====== Recorded data ======

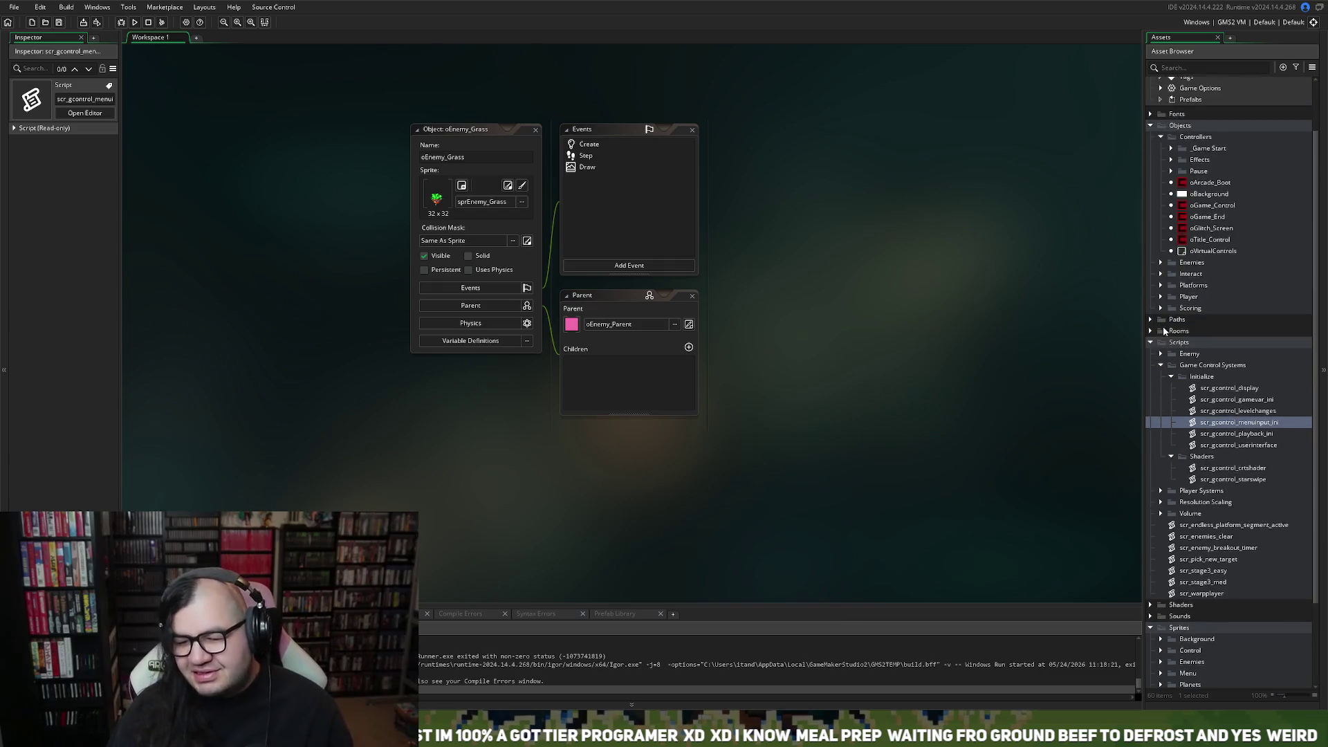
{"action": "scroll", "coordinate": [1191, 345], "scroll_direction": "up", "scroll_amount": 2}
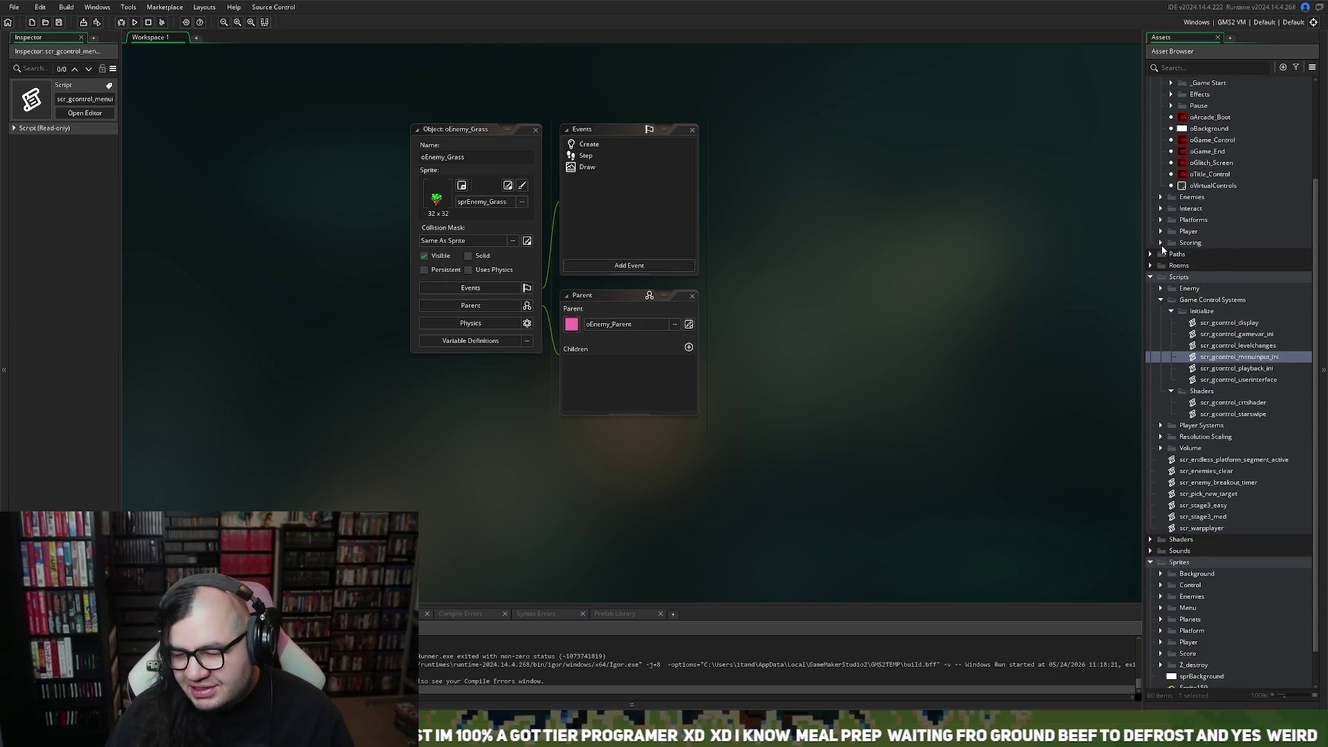
Expand the Player folder in the Asset Browser and open the oPlayer_parent object editor.
{"action": "left_click", "coordinate": [1161, 243]}
{"action": "left_click", "coordinate": [1161, 230]}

======

**Work order:** Would you write out all of the data exactly as it stands, without the pictures?

**Answer box:**
{"action": "scroll", "coordinate": [1191, 345], "scroll_direction": "up", "scroll_amount": 2}
Expand the Player folder in the Asset Browser and open the oPlayer_parent object editor.
{"action": "left_click", "coordinate": [1161, 243]}
{"action": "left_click", "coordinate": [1161, 230]}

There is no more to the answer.